**DIRECTIVE:** Would you print the lines below exactly, beginning at the line that has "focal_35mm: 33" and stopping after the line that has "hfov_deg: 20.4"? Only those lines, and no pictures.

**AVAILABLE DATA:**
((

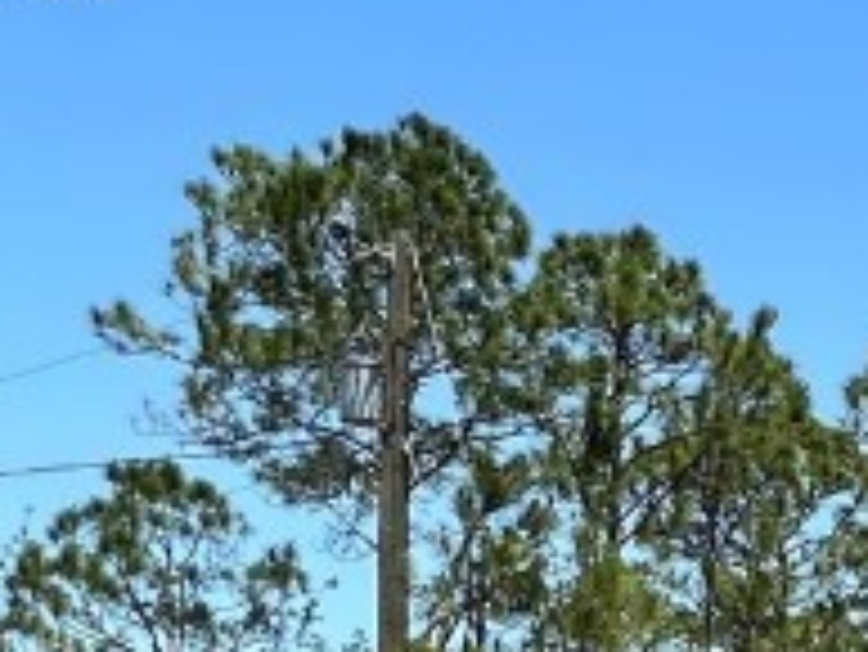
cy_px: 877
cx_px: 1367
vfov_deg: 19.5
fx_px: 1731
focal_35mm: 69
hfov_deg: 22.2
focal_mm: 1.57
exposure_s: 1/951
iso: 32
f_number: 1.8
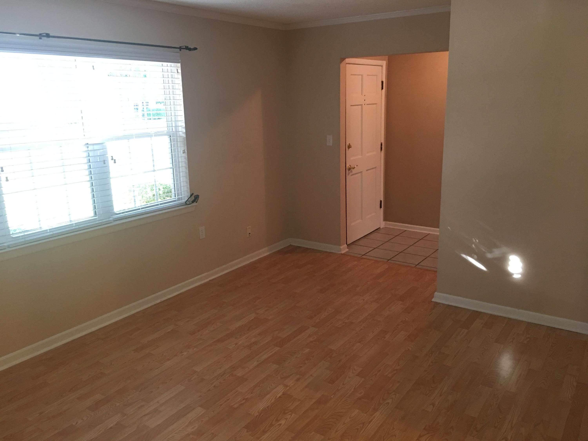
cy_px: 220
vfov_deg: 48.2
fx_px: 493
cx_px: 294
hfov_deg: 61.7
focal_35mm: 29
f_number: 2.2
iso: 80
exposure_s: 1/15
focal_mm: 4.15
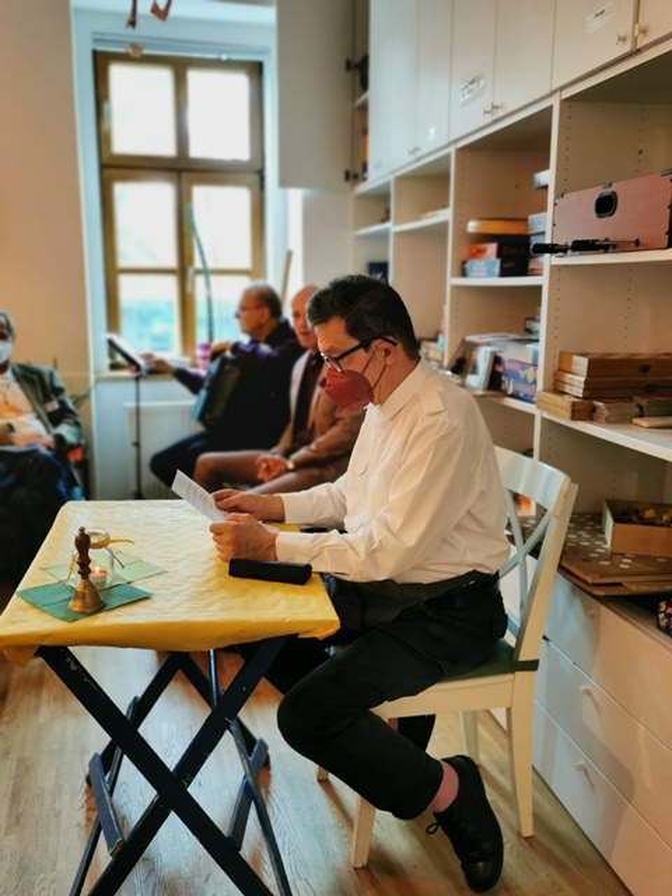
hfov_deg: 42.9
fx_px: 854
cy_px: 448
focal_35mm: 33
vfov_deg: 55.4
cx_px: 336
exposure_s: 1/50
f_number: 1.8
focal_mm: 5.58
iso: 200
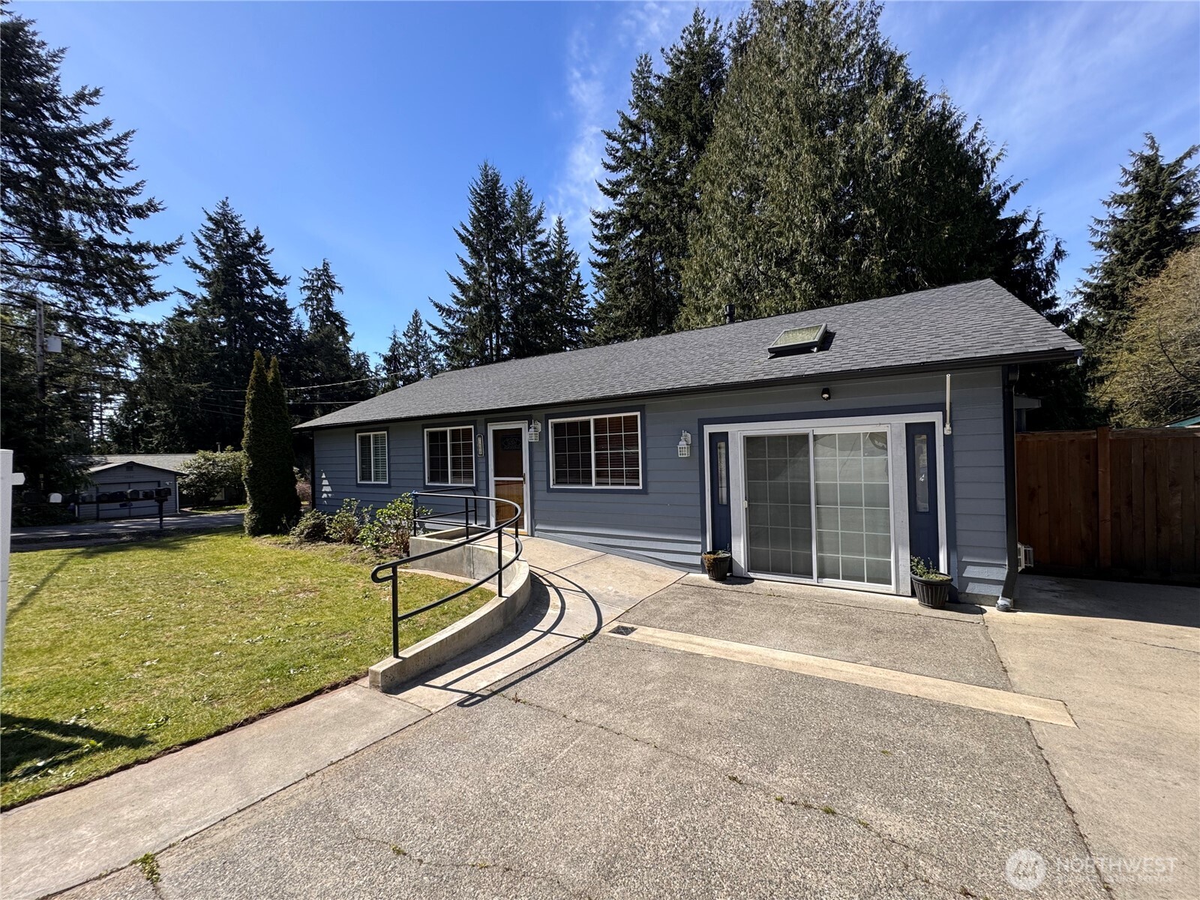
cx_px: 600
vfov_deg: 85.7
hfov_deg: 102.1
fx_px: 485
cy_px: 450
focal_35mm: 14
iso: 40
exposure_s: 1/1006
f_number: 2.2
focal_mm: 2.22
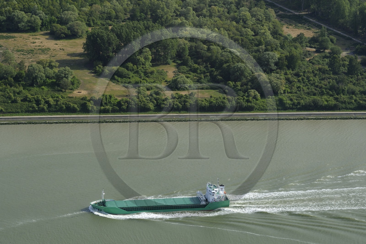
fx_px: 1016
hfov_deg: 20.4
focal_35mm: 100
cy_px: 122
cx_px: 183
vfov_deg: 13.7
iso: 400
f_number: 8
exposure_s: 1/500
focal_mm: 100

))
((

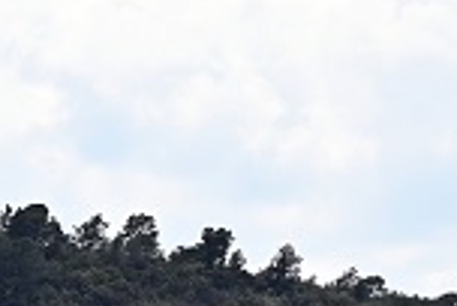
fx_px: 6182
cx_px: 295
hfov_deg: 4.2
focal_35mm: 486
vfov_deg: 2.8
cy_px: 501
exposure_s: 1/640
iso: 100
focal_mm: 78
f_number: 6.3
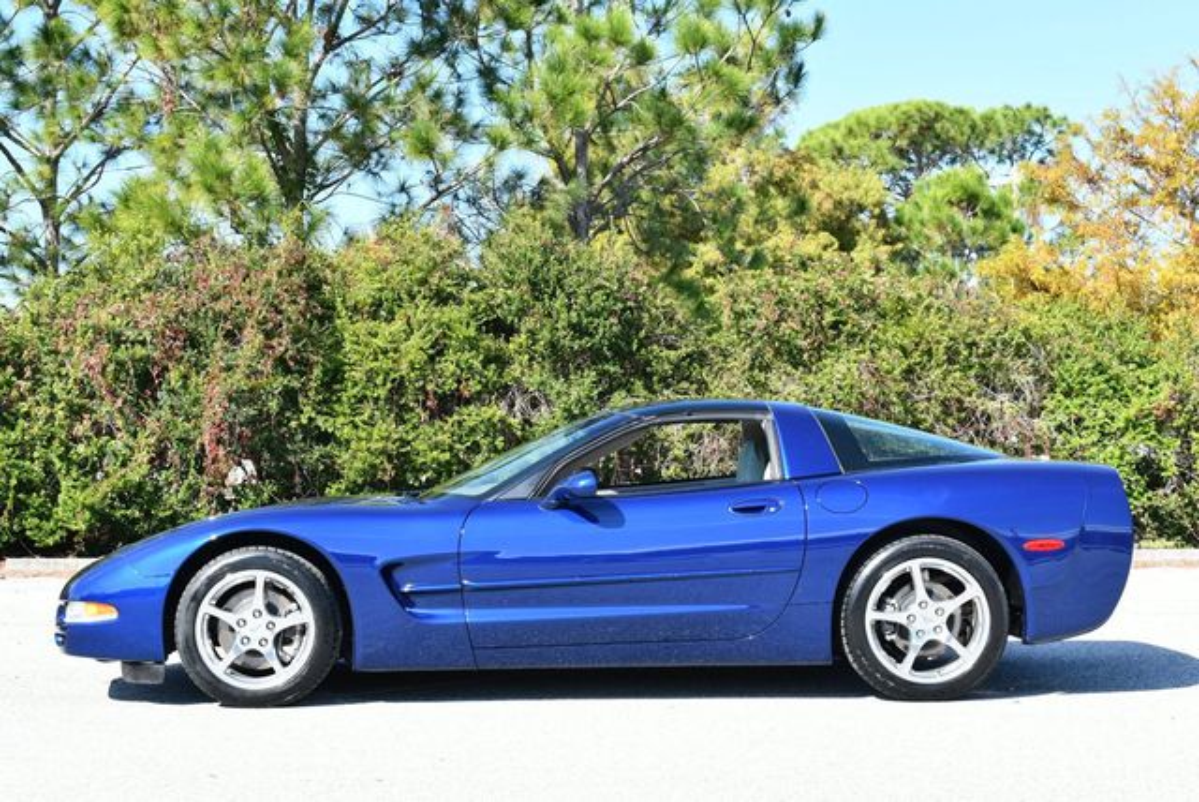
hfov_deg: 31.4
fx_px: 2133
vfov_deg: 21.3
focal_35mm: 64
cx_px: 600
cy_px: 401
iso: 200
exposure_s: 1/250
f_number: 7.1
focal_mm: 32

))

**WRITTEN RESPONSE:**
focal_35mm: 33
vfov_deg: 55.4
cx_px: 336
exposure_s: 1/50
f_number: 1.8
focal_mm: 5.58
iso: 200
cx_px: 600
vfov_deg: 85.7
hfov_deg: 102.1
fx_px: 485
cy_px: 450
focal_35mm: 14
iso: 40
exposure_s: 1/1006
f_number: 2.2
focal_mm: 2.22
fx_px: 1016
hfov_deg: 20.4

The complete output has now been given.